Friday, January 31, 2014

Di Batas Senja



Sore ini aku terduduk manis di sebuah cafe di kota Bandung. Ku nikmati secangkir vanilla latte sambil mendengarkan sebuah lagu yang mengalun lirih dari earphone di sepasang telingaku. Di luar hujan deras sekali. Sebenarnya sore ini aku ada janji bersama teman-temanku. Ah tapi sudahlah, aku lebih suka duduk menyendiri disini. Orang-orang sering menganggapku anti sosial karena sering menyendiri. Tapi bagiku, aku lebih suka menyendiri agar bisa bermain dengan lamunanku. Aku memang tak terlalu peduli dengan omongan orang.
          Ku teruskan lamunanku sambil perlahan-lahan menyeruput vanilla latte ku. “Mel”, tiba-tiba ada yang memanggilku.  Samar-samar ku kenali seorang gadis sebaya yang tiba-tiba duduk di depanku. “Andria?”, tanyaku.
“Iya, ini aku. Kamu apa kabar?? ga nyangka bisa ketemu kamu disini”, jawab gadis yang ku panggil Andria tadi.
“Ba...baik. Kamu gimana? Iya ya, kok kamu bisa ada di sini?”, aku bertanya balik.
“Alhamdulillah baik juga. Aku sekarang tinggal di Bandung Mel, ikut suamiku. Ya maklumlah dia kerjanya pindah-pindah. Kamu sendiri kok bisa ada di Bandung?”, jawabnya.
“Aku kerja disini Ndri, di sebuah perusahaan sebagai marketing research. Wah, selamat ya.
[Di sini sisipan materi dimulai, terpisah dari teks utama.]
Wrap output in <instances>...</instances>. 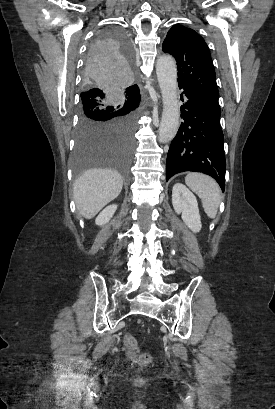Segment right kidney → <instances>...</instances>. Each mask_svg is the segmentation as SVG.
Returning <instances> with one entry per match:
<instances>
[{"label": "right kidney", "mask_w": 275, "mask_h": 409, "mask_svg": "<svg viewBox=\"0 0 275 409\" xmlns=\"http://www.w3.org/2000/svg\"><path fill=\"white\" fill-rule=\"evenodd\" d=\"M116 209H117V205H109V207H106V209H103V211H101L100 215H98L95 221L96 225H100L101 227V225H106V223H109Z\"/></svg>", "instance_id": "1"}]
</instances>
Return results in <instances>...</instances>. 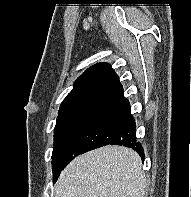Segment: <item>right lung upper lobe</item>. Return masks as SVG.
I'll use <instances>...</instances> for the list:
<instances>
[{
	"label": "right lung upper lobe",
	"mask_w": 191,
	"mask_h": 197,
	"mask_svg": "<svg viewBox=\"0 0 191 197\" xmlns=\"http://www.w3.org/2000/svg\"><path fill=\"white\" fill-rule=\"evenodd\" d=\"M119 87L121 84L112 67L108 63H97L75 81L73 89L63 100L59 113L93 108Z\"/></svg>",
	"instance_id": "obj_1"
}]
</instances>
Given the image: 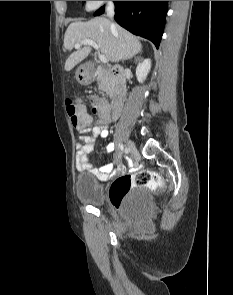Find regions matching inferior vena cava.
Here are the masks:
<instances>
[{
  "label": "inferior vena cava",
  "instance_id": "obj_1",
  "mask_svg": "<svg viewBox=\"0 0 233 295\" xmlns=\"http://www.w3.org/2000/svg\"><path fill=\"white\" fill-rule=\"evenodd\" d=\"M106 12H107V16L109 18H113L114 17V4L112 1H108L107 3V7H106ZM111 28L114 29L115 28V24L111 23Z\"/></svg>",
  "mask_w": 233,
  "mask_h": 295
}]
</instances>
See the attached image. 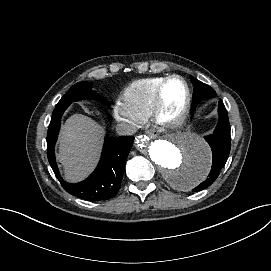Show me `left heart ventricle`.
<instances>
[{
    "mask_svg": "<svg viewBox=\"0 0 271 271\" xmlns=\"http://www.w3.org/2000/svg\"><path fill=\"white\" fill-rule=\"evenodd\" d=\"M186 97V87L180 80H172L165 92V99L170 109L178 107Z\"/></svg>",
    "mask_w": 271,
    "mask_h": 271,
    "instance_id": "left-heart-ventricle-1",
    "label": "left heart ventricle"
}]
</instances>
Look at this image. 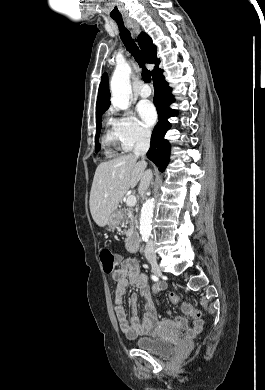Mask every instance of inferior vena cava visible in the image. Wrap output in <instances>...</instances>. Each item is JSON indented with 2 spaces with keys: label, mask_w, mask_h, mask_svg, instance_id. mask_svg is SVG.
<instances>
[{
  "label": "inferior vena cava",
  "mask_w": 265,
  "mask_h": 390,
  "mask_svg": "<svg viewBox=\"0 0 265 390\" xmlns=\"http://www.w3.org/2000/svg\"><path fill=\"white\" fill-rule=\"evenodd\" d=\"M150 136L151 135L149 132H145V131L140 132L138 140H137L135 148H134V154L136 156H141L143 160H144L145 154L147 153V151L150 147ZM151 180H152L151 170L145 171L144 176L142 177V180H141L140 186H139V192L141 194H143L147 190ZM144 253H145L146 257L155 256L156 252H155V247H154L152 240L147 241Z\"/></svg>",
  "instance_id": "obj_1"
}]
</instances>
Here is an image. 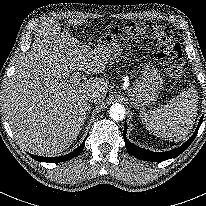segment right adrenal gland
<instances>
[{
	"mask_svg": "<svg viewBox=\"0 0 206 206\" xmlns=\"http://www.w3.org/2000/svg\"><path fill=\"white\" fill-rule=\"evenodd\" d=\"M90 109H91V105L89 104V105H88L87 117H88V115L90 114Z\"/></svg>",
	"mask_w": 206,
	"mask_h": 206,
	"instance_id": "right-adrenal-gland-1",
	"label": "right adrenal gland"
}]
</instances>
Sama pacar kamu yang dulu itu?”, tanyaku lagi.
“Iyalah, siapa lagi? eh kamu sama mas Kenan gimana? udah jadian belum? kalian kan dulu deket banget? udah...langsung nikah aja”, tanyanya yang membuatku kaget.
“A...aku sebenarnya...”, jawabku bingung.
“Eh Mel, sory buru-buru. Aku udah ditunggu suamiku. Pokoknya ku tunggu undangan dari kalian yaa. Daaa....”, katanya sambil terburu-buru.
          Selepas kepergian Andria ada rasa sesak yang tiba-tiba menyumbat dadaku. Mungkin efek dari pertanyaan terakhirnya yang belum sempat kujawab. Kenan? ah kenapa ada yang menyebut nama pria itu lagi. Pria yang dulu pernah sangat kucintai. Ah andai saja sempat, ingin ku jawab pertanyaan tadi “aku memang pernah dekat dengan mas Kenan, dan aku pernah mencintainya. Tapi ia tak pernah mencintaiku, jadi kami ga akan mungkin berpacaran”. Tapi Andria terlanjur pergi dan jawaban ini serasa menggantung di ujung lidahku.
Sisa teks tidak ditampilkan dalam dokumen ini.